▶ TEXT PROVIDED:

"Changing a trust by the use of s 182 of the Family Proceedings Act 1980 by Anthony Grant "

There is one mechanism to change Trusts which is relatively simple and straightforward: s 182 of the Family Proceedings Act 1980.

This section gives the Court what appears to be an unfettered discretion to re-write “post-nuptial” and “ante-nuptial” settlements of which one or both parties to a marriage or civil union are beneficiaries. The operative words are these:

“S 182 Court may make orders as to settled property, etc.
(1) On, or within a reasonable time after the making of a … final decree, a Family Court may enquire into … any ante-nuptial or post-nuptial settlement made on the parties, and may make such orders with reference to the application of the whole or any part of any property settled or the variation of the terms of any such … settlement, either for the benefit of the children of the marriage or civil union or of the parties to the marriage or civil union or either of them, as the Court thinks fit.

(3) In the exercise of its discretion under this section, the Court may take into account the circumstances of the parties and any change in those circumstances since the date of the agreement or settlement and any matters which the Court considers relevant.

(4) The Court may exercise the powers conferred by this section, notwithstanding that there are no children of the marriage or civil union.

(5) An order made under this section may from time to time be reviewed by the Court on the application of either party to the marriage or civil union or of either party’s personal representative.

(6) Notwithstanding subsections (1) – (5) of this section, the Court shall not exercise its powers under the section so as to defeat or vary any agreement, entered into under [Part 6 of the Property (Relationships) Act 1976], between the parties to the marriage or civil union unless it is of the opinion that the interests of any child of the marriage or civil union so require.”

In circumstances where s 182 applies, there is no need for the Courts to resort to the alter ego doctrine, the sham trust doctrine, the laws relating to constructive trusts, and the other doctrines and devices to which they have recently resorted in their attempts to extract assets from Trusts.

Historical Outline
Section 182 has its origin in s 45 of the Matrimonial Causes Act 1857 (UK). In circumstances where a wife had committed adultery the section empowered the Court to deprive her of benefits under settlements which contemplated that she would remain faithful to her husband and the marriage would endure. The provision passed down through subsequent statutes and is now contained in s 24 of the Matrimonial Causes Act 1973 (UK).

▶ INFORMATION SHOWN:
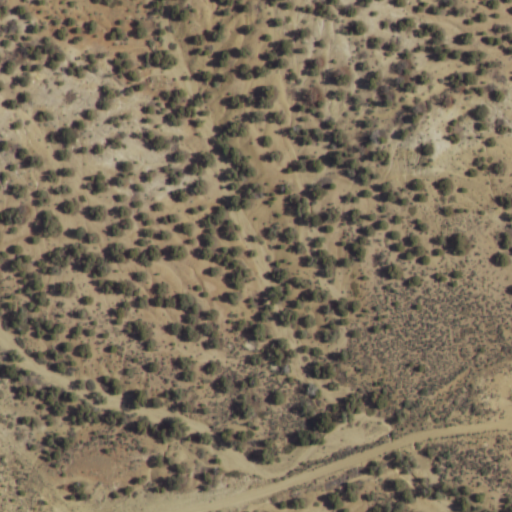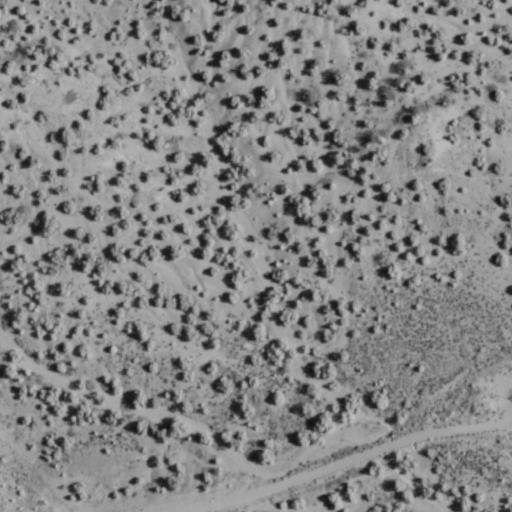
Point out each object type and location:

▶ TASKS FOR THIS EXERCISE:
**a)** Answer these questions from the article on s 182 of the Family Proceedings Act 1980:
(i) Which provision does s 182 originate from?
(ii) Under subsection (5), who may apply for an order to be reviewed?
(iii) Where is the UK version of the provision now contained?
**b)** From the article on s 182 of the Family Proceedings Act 1980, extract the passage word for word. Begin at the words "(3) In the exercise" and stop after "party’s personal representative.".
**c)** Continue the article on changing a trust under s 182 of the Family Proceedings Act 1980 from the point where it stops.
You won't need the material for this work.

▶ FINAL RESULTS:
**a)**
(i) Section 45 of the Matrimonial Causes Act 1857 (UK).
(ii) Either party to the marriage or civil union, or either party's personal representative.
(iii) Section 24 of the Matrimonial Causes Act 1973 (UK).

**b)**
(3) In the exercise of its discretion under this section, the Court may take into account the circumstances of the parties and any change in those circumstances since the date of the agreement or settlement and any matters which the Court considers relevant.

(4) The Court may exercise the powers conferred by this section, notwithstanding that there are no children of the marriage or civil union.

(5) An order made under this section may from time to time be reviewed by the Court on the application of either party to the marriage or civil union or of either party’s personal representative.

**c)**
The original New Zealand enactment on this subject was in 1867. Four statutes later it has ended up as s 182 of the Family Proceedings Act 1980.

Although s 182 has been part of our law for more than 140 years, it has rarely been invoked and it has not even been considered by the Court of Appeal. That situation is about to change with the hearing of X v X later this year.

Application to Marriages and Civil Unions
Section 182 applies to parties to a marriage or civil union and can only be invoked after the marriage or civil union has been dissolved.

It does not apply to parties in a de facto relationship. At first sight this seems anomalous but, having regard to the casual way in which de facto relationships will usually develop, there will hardly ever be a settlement of an “ante-nuptial” nature on a couple in a de facto relationship. If the statute is to be extended to de facto relationships there will need to be a modification of the language of “ante-nuptial” and “post-nuptial” settlements.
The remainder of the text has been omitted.